• _WHAT TO DO_
**1.** Decide whether each statement below agrees with the speaker verification text, answering yes or no and quoting the words of the text that settle it.
(a) The setup runs on a single GPU.
(b) The pretrained model was trained on CNCeleb.
(c) The result is saved in exps/cnceleb/score.txt.
**2.** Copy out the part of the speaker verification text starting with "The code is" and going on through "depends on your device.", substituting "machine" for "device".

• _TEXT TO READ_

· · · · · · ·

The code is released for Hypothesis Domain Adaptation for Speaker Verification
Note: That is the setting based on my device, you can modify the torch and torchaudio version based on your device.
Memory : We use single GPU(NVIDIA GeForce RTX 4090) and 23~24G RAM in our setting. The batch size depends on your device.
Start from the existing environment
pip install -r requirement.txt
Download datasets:
- CNCeleb (http://cnceleb.org/)
- Common Voice (zh-TW) (https://commonvoice.mozilla.org/zh-TW/datasets)
- MUSAN dataset (https://www.openslr.org/17/)
- RIR dataset (https://www.openslr.org/28/)
Note: You can change the hyperparameters in the trainCHDAModel.py, the following hyperparameters are preset as default values.
Pretrained model is the exps/pretrain.model
trained on VoxCeleb2.
Every test_step epoches, system will be evaluated in testing set and print the EER.
The result will be saved in exps/cnceleb/score.txt
.
The model will saved in exps/cnceleb/model
.
python3 trainCHDAModel.py \
--initial_model exps/pretrain.model \
--save_path exps/cnceleb
--dataset cnceleb \
--max_epoch 15 \
--k 0.8 \
--momentum 0.4 \
--train_list cnceleb/train.csv \
--train_path CN-Celeb_flac/data \
--eval_list trials.lst \
--eval_path CN-Celeb_flac/eval \
--musan_path musan \
--rir_path RIRS_NOISES/simulated_rirs \
--n_class 800
python3 trainCHDAModel.py \
--initial_model exps/pretrain.model \
--save_path exps/common
--dataset commonvoice \
--max_epoch 20 \
--k 0.7 \
--momentum 0.6 \
--train_list comonvoice/train.tsv \
--train_path cv-corpus-13.0-2023-03-09/zh-TW/clips \
--eval_list comonvoice/eval.tsv \
--eval_path cv-corpus-13.0-2023-03-09/zh-TW/clips \
--musan_path musan \
--rir_path RIRS_NOISES/simulated_rirs \
--n_class 1641
python3 trainCHDAModel.py \
--eval \
--dataset cnceleb \
--initial_model exps/pretrain.model

· · · · · · ·

• _DATA SECTION_
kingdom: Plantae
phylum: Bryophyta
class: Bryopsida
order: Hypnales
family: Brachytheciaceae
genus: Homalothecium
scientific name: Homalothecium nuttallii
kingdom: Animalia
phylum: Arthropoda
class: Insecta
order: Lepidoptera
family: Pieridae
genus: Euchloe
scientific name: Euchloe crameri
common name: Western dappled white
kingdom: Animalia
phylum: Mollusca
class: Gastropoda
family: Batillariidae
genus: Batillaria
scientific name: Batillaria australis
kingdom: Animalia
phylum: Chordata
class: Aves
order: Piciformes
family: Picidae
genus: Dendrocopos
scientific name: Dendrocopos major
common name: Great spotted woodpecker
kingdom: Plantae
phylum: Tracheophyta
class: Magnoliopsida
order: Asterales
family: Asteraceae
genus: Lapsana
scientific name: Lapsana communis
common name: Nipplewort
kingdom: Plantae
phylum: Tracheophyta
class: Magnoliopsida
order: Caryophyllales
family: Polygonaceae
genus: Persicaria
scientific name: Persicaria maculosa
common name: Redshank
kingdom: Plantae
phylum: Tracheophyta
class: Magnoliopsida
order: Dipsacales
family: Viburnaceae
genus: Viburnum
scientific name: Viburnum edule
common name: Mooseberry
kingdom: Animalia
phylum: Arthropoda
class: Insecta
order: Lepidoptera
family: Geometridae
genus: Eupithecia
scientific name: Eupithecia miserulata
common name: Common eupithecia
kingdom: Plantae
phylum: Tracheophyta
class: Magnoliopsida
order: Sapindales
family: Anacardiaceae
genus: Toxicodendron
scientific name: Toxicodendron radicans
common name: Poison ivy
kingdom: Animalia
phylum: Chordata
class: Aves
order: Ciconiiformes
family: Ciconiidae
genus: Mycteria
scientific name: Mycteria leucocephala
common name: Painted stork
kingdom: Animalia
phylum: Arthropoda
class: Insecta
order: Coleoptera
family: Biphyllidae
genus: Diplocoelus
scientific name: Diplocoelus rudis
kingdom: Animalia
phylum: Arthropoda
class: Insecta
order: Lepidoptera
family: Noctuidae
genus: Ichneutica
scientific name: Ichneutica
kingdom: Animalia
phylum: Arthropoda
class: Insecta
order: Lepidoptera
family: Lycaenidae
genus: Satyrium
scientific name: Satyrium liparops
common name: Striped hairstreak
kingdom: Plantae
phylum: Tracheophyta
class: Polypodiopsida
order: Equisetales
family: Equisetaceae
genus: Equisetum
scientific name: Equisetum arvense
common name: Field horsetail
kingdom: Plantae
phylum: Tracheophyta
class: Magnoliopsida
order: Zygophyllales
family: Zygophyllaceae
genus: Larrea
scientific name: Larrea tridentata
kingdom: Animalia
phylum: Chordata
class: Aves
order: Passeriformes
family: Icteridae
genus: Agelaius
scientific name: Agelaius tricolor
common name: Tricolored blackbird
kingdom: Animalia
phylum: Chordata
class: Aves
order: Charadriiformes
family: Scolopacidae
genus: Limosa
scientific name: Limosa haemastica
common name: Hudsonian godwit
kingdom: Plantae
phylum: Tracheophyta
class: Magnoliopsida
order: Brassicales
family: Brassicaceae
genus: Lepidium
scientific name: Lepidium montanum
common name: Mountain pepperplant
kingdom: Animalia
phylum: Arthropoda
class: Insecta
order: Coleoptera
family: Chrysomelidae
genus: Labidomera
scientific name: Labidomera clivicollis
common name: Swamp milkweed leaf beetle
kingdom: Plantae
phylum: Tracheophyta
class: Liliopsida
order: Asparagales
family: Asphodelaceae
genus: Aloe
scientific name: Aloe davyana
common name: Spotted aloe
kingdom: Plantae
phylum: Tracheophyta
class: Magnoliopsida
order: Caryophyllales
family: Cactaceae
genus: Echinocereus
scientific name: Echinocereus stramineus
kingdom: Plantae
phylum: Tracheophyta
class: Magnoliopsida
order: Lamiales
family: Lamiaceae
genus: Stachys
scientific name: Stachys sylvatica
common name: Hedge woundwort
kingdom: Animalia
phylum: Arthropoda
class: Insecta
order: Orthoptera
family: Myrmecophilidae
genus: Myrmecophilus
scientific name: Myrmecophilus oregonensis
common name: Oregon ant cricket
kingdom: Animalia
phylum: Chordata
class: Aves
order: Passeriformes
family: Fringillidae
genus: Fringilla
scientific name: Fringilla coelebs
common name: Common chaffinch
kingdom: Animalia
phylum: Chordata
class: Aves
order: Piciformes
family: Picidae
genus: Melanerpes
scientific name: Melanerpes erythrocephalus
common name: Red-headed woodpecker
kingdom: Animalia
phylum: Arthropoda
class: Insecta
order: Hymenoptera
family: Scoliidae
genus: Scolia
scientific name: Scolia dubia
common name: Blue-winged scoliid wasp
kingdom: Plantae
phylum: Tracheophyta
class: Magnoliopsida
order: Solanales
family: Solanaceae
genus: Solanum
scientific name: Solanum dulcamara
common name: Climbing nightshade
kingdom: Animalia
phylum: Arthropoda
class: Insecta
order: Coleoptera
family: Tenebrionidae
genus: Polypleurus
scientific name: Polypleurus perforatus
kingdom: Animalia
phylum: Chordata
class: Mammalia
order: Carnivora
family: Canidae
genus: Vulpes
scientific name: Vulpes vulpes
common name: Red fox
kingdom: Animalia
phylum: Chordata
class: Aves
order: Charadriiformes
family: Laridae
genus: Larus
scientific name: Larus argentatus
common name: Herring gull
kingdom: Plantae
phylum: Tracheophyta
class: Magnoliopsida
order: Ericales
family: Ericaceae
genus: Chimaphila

· · · · · · ·

• _SOLVED TASKS_
**1.**
(a) Yes: "We use single GPU(NVIDIA GeForce RTX 4090)"
(b) No: "trained on VoxCeleb2."
(c) Yes: "The result will be saved in exps/cnceleb/score.txt"

**2.**
The code is released for Hypothesis Domain Adaptation for Speaker Verification
Note: That is the setting based on my machine, you can modify the torch and torchaudio version based on your machine.
Memory : We use single GPU(NVIDIA GeForce RTX 4090) and 23~24G RAM in our setting. The batch size depends on your machine.